Flavor Multiplicity Wasserstein Distance¶

Flavor	EPiC-FM	MMF (Ours)
\(N^\gamma\) (photon)	0.23	0.34
\(N^{h^0}\) (neutral hadron)	0.10	0.01
\(N^{h^-}\) (negative hadron)	0.28	0.09
\(N^{h^+}\) (positive hadron)	0.23	0.10
\(N^{e^-}\)	\(\mathbf{5.6 \times 10^{-4}}\)	\(5.7 \times 10^{-2}\)
\(N^{\mu^-}\)	\(\mathbf{2.6 \times 10^{-3}}\)	\(4.3 \times 10^{-2}\)

Key Findings¶

MMF substantially outperforms the baseline on jet substructure (\(\tau_{21}\), \(\tau_{32}\)) and jet charge \(\mathcal{Q}\) (a cross-modal correlation metric), indicating that the Transformer architecture better captures inter-particle correlations.
EPiC-FM performs better on rare lepton multiplicities (\(e^\pm\), \(\mu^\pm\)), which constitute only a few per mille of the training data.
Temperature scaling at \(T=0.85\) is critical for sample quality; deviating from this value systematically distorts the neutral hadron distribution.

Highlights & Insights¶

Theoretical Elegance: Continuous flow matching and discrete Markov jump bridges are unified within a single probabilistic path framework—conditionally independent yet marginally coupled.
Analytical Tractability of the Discrete Modality: The expected jump rates are analytically computable, reducing discrete generation to a classification problem.
Time-Adaptive Loss Weighting: Outperforms fixed weighting by dynamically balancing the training of both modalities.
First work to jointly generate particle kinematics and flavor on real CMS data.

Limitations & Future Work¶

Generation quality for rare particle classes (leptons) is suboptimal; post-hoc calibration or oversampling strategies may be needed.
The irregular shape of the \(p_T\) peak is difficult for both methods to reproduce faithfully.
The temperature hyperparameter \(T\) is sensitive and requires careful tuning.
The work serves as a proof of concept; no comprehensive architecture or hyperparameter optimization has been performed.

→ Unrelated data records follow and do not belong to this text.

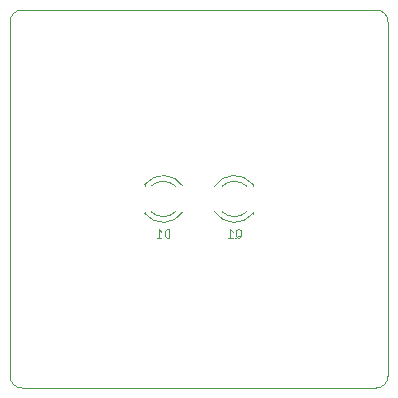
<source format=gbr>
%TF.GenerationSoftware,KiCad,Pcbnew,(5.99.0-3309-g5424d6fa0)*%
%TF.CreationDate,2020-10-07T16:53:38+02:00*%
%TF.ProjectId,ehz-adapter-v2,65687a2d-6164-4617-9074-65722d76322e,rev?*%
%TF.SameCoordinates,Original*%
%TF.FileFunction,Legend,Bot*%
%TF.FilePolarity,Positive*%
%FSLAX46Y46*%
G04 Gerber Fmt 4.6, Leading zero omitted, Abs format (unit mm)*
G04 Created by KiCad (PCBNEW (5.99.0-3309-g5424d6fa0)) date 2020-10-07 16:53:38*
%MOMM*%
%LPD*%
G01*
G04 APERTURE LIST*
%TA.AperFunction,Profile*%
%ADD10C,0.100000*%
%TD*%
%ADD11C,0.100000*%
%ADD12C,0.120000*%
G04 APERTURE END LIST*
D10*
X40000000Y-39000000D02*
G75*
G03*
X39000000Y-40000000I0J-1000000D01*
G01*
X40000000Y-39000000D02*
X70000000Y-39000000D01*
X71000000Y-40000000D02*
X71000000Y-70000000D01*
X39000000Y-70000000D02*
X39000000Y-40000000D01*
X71000000Y-40000000D02*
G75*
G03*
X70000000Y-39000000I-1000000J0D01*
G01*
X39000000Y-70000000D02*
G75*
G03*
X40000000Y-71000000I1000000J0D01*
G01*
X70000000Y-71000000D02*
X40000000Y-71000000D01*
X70000000Y-71000000D02*
G75*
G03*
X71000000Y-70000000I0J1000000D01*
G01*
D11*
X58066666Y-58333333D02*
X58133333Y-58300000D01*
X58200000Y-58233333D01*
X58300000Y-58133333D01*
X58366666Y-58100000D01*
X58433333Y-58100000D01*
X58400000Y-58266666D02*
X58466666Y-58233333D01*
X58533333Y-58166666D01*
X58566666Y-58033333D01*
X58566666Y-57800000D01*
X58533333Y-57666666D01*
X58466666Y-57600000D01*
X58400000Y-57566666D01*
X58266666Y-57566666D01*
X58200000Y-57600000D01*
X58133333Y-57666666D01*
X58100000Y-57800000D01*
X58100000Y-58033333D01*
X58133333Y-58166666D01*
X58200000Y-58233333D01*
X58266666Y-58266666D01*
X58400000Y-58266666D01*
X57433333Y-58266666D02*
X57833333Y-58266666D01*
X57633333Y-58266666D02*
X57633333Y-57566666D01*
X57700000Y-57666666D01*
X57766666Y-57733333D01*
X57833333Y-57766666D01*
X52486666Y-58276666D02*
X52486666Y-57576666D01*
X52320000Y-57576666D01*
X52220000Y-57610000D01*
X52153333Y-57676666D01*
X52120000Y-57743333D01*
X52086666Y-57876666D01*
X52086666Y-57976666D01*
X52120000Y-58110000D01*
X52153333Y-58176666D01*
X52220000Y-58243333D01*
X52320000Y-58276666D01*
X52486666Y-58276666D01*
X51420000Y-58276666D02*
X51820000Y-58276666D01*
X51620000Y-58276666D02*
X51620000Y-57576666D01*
X51686666Y-57676666D01*
X51753333Y-57743333D01*
X51820000Y-57776666D01*
D12*
X59555000Y-53764000D02*
X59555000Y-53920000D01*
X59555000Y-56080000D02*
X59555000Y-56236000D01*
X56322665Y-53921392D02*
G75*
G02*
X59555000Y-53764484I1672335J-1078608D01*
G01*
X56953870Y-53920163D02*
G75*
G02*
X59035961Y-53920000I1041130J-1079837D01*
G01*
X56322665Y-56078608D02*
G75*
G03*
X59555000Y-56235516I1672335J1078608D01*
G01*
X56953870Y-56079837D02*
G75*
G03*
X59035961Y-56080000I1041130J1079837D01*
G01*
X50410000Y-53920000D02*
X50410000Y-53764000D01*
X50410000Y-56236000D02*
X50410000Y-56080000D01*
X53642335Y-56078608D02*
G75*
G02*
X50410000Y-56235516I-1672335J1078608D01*
G01*
X53011130Y-56079837D02*
G75*
G02*
X50929039Y-56080000I-1041130J1079837D01*
G01*
X53011130Y-53920163D02*
G75*
G03*
X50929039Y-53920000I-1041130J-1079837D01*
G01*
X53642335Y-53921392D02*
G75*
G03*
X50410000Y-53764484I-1672335J-1078608D01*
G01*
M02*

</source>
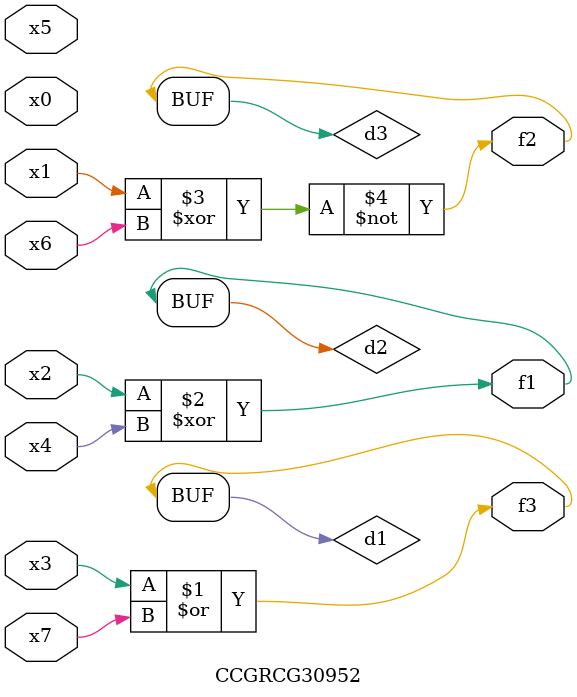
<source format=v>
module CCGRCG30952(
	input x0, x1, x2, x3, x4, x5, x6, x7,
	output f1, f2, f3
);

	wire d1, d2, d3;

	or (d1, x3, x7);
	xor (d2, x2, x4);
	xnor (d3, x1, x6);
	assign f1 = d2;
	assign f2 = d3;
	assign f3 = d1;
endmodule

</source>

Pure discrete flow methods (Gat et al.) and multimodal approaches in protein design (Campbell et al.) adopt different conditional path constructions.
Generator matching (Holderrieth et al.) provides a more general theoretical framework, of which the proposed method can be viewed as a special case.
The framework offers broader inspiration for scientific problems requiring joint modeling of continuous–discrete data, such as molecular generation and materials design.

Rating¶

Novelty: ⭐⭐⭐⭐ — The theoretical construction of multimodal flow matching is elegant, and the application of Markov jump bridges in generative modeling is novel.
Experimental Thoroughness: ⭐⭐⭐ — Validation on real CMS data is credible, but only one baseline is compared and ablation studies are absent.
Writing Quality: ⭐⭐⭐⭐ — Mathematical derivations are clear and complete, with detailed supplementary material.
Value: ⭐⭐⭐⭐ — Provides a general framework for mixed-modality generation in scientific AI.